The Man Who Changed the Constitution, Twice

In States, Voting On

By Jesse Wegman

Mr. Wegman is a member of the editorial board. His book, “Let the People Pick the President,” will be published early next year.

Changing the United States Constitution is like winning an extremely long, slow-motion lottery.

Since 1788, when the nation’s charter was ratified, more than 11,000 amendments have been proposed. Twenty-seven have succeeded.

The odds of any one person writing an amendment that clears all the required hurdles — a two-thirds vote in both houses of Congress followed by ratification in three-quarters of the states — are minuscule. Doing it more than once is a virtual impossibility.

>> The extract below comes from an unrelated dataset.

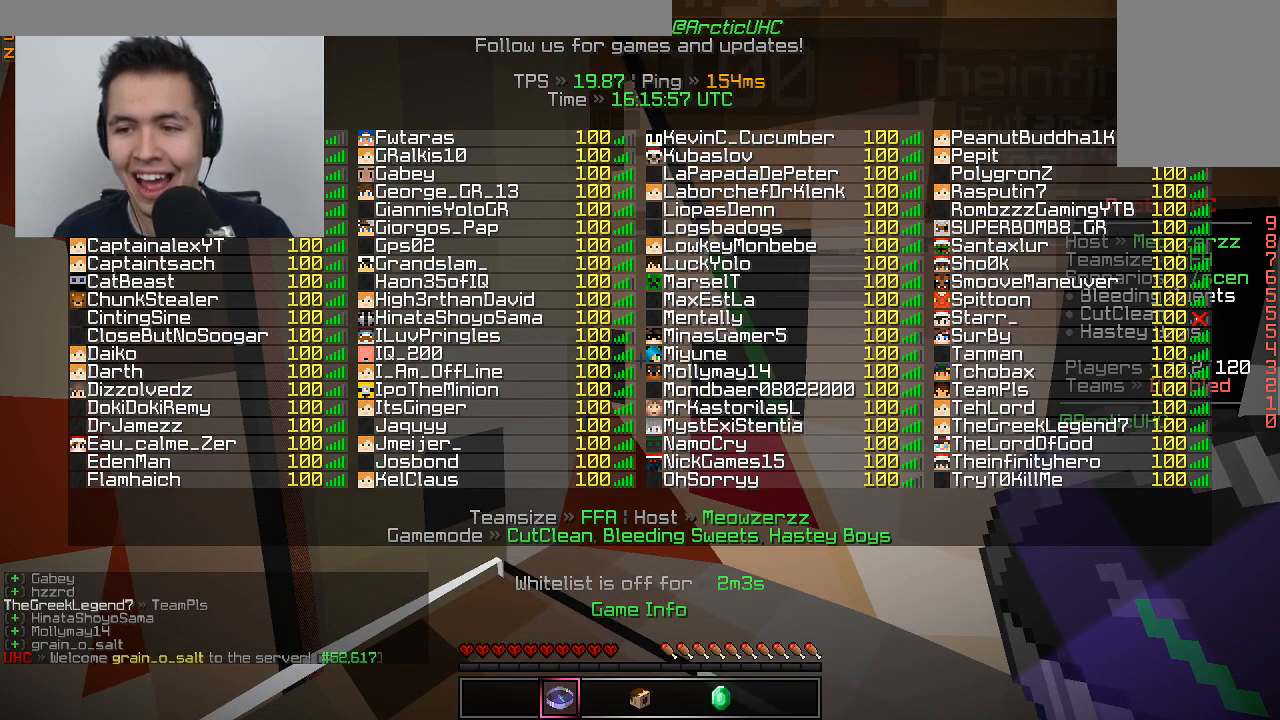
{"keys": ["w"], "mouse": [], "events": [[33, "a", "down"], [33, "w", "down"], [50, "a", "up"]]}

In American history, two people have that distinction.

One is James Madison, the founding father who did more than perhaps any other to shape the Constitution itself, and then almost immediately afterward drafted and pushed through the first 10 amendments, also known as the Bill of Rights.

The other is Birch Bayh, the former three-term Democratic senator from Indiana who died early on Thursday at 91.

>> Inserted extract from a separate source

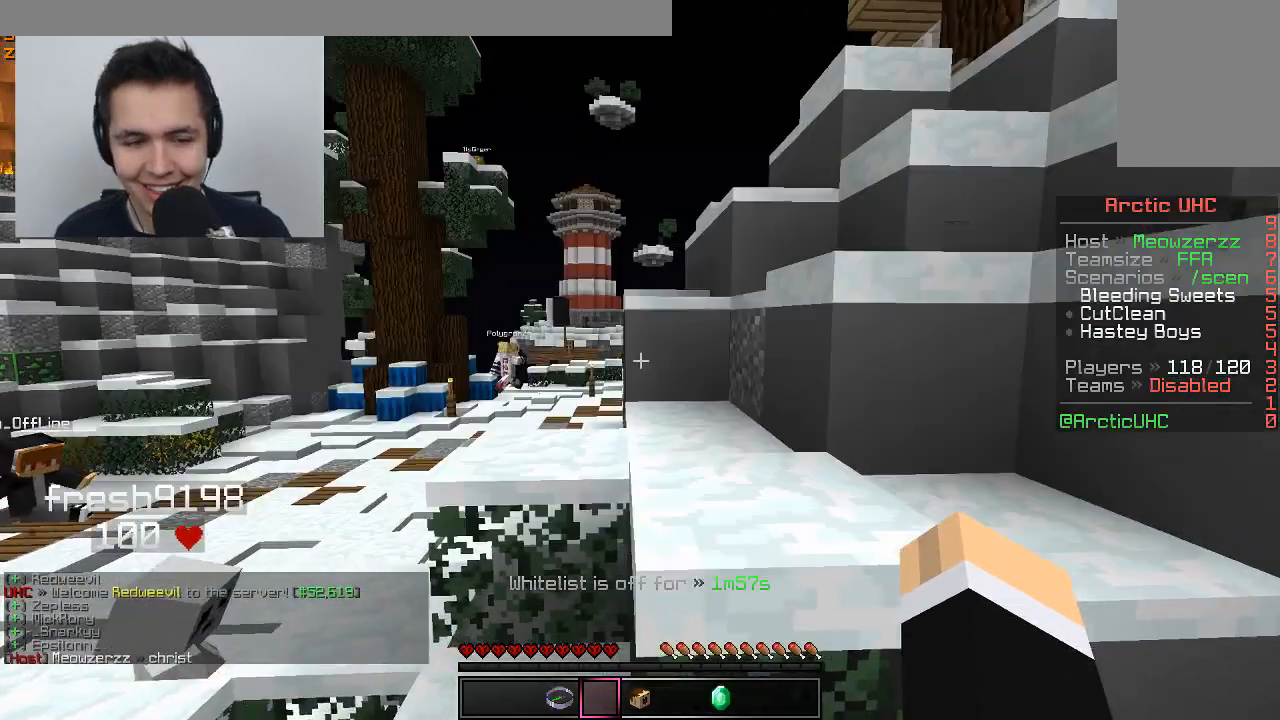
{"keys": ["w"], "mouse": [], "events": []}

Mr. Bayh was still in his first term when, in the mid-1960s, he became a one-man constitutional reform machine. In the wake of President John Kennedy’s assassination, Mr. Bayh drafted and steered through Congress the 25th Amendment, which set out rules for the temporary replacement of a president or vice president who dies, resigns or becomes unable to govern. A few years later he did the same for the 26th Amendment, which lowered the voting age to 18.

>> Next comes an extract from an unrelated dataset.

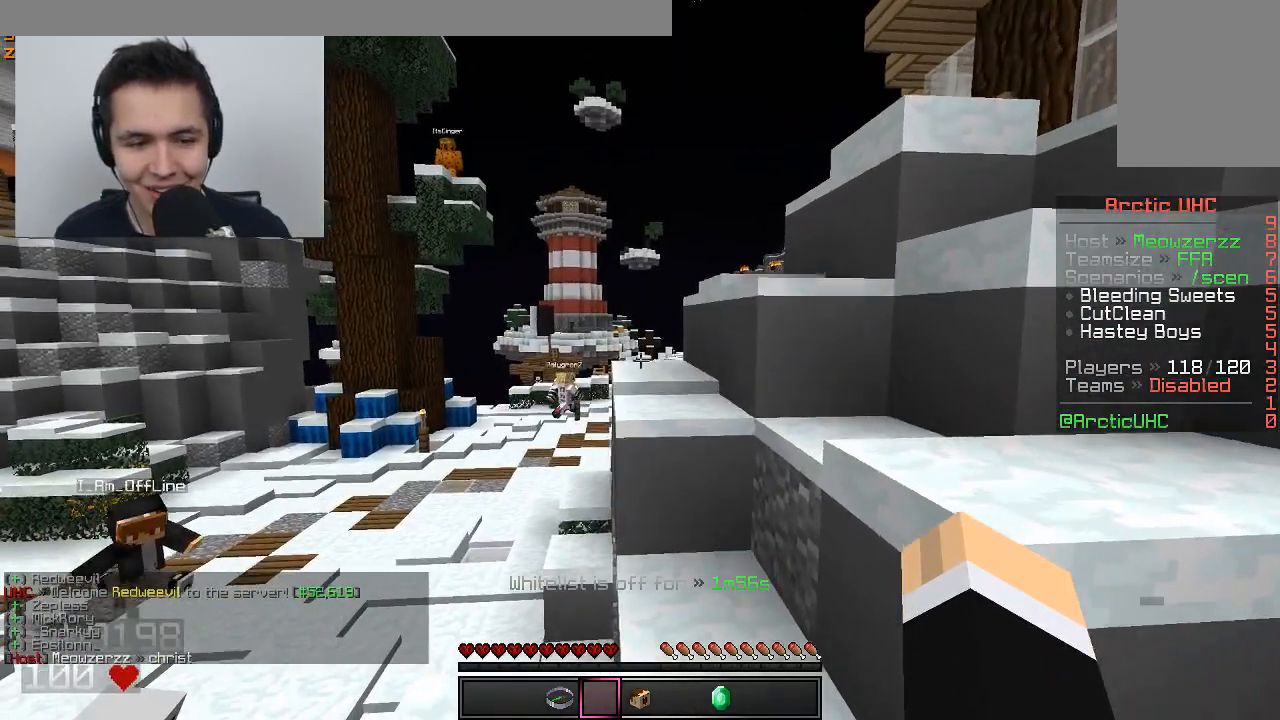
{"keys": ["w"], "mouse": [], "events": []}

He may yet get credit for a third: the Equal Rights Amendment, which would prohibit discrimination on the basis of sex. After Representative Martha Griffiths, a Michigan Democrat, pushed the E.R.A. through the House, Mr. Bayh sponsored it in the Senate, where it passed in 1972. It has slowly been racking up ratifications ever since. Thirty-seven states have approved it, one shy of the required 38.

But the amendment that would have had the biggest impact of all was the one he could not get passed.

Between 1966 and 1970, Senator Bayh led a vigorous national campaign to abolish the Electoral College and elect the president by a direct popular vote.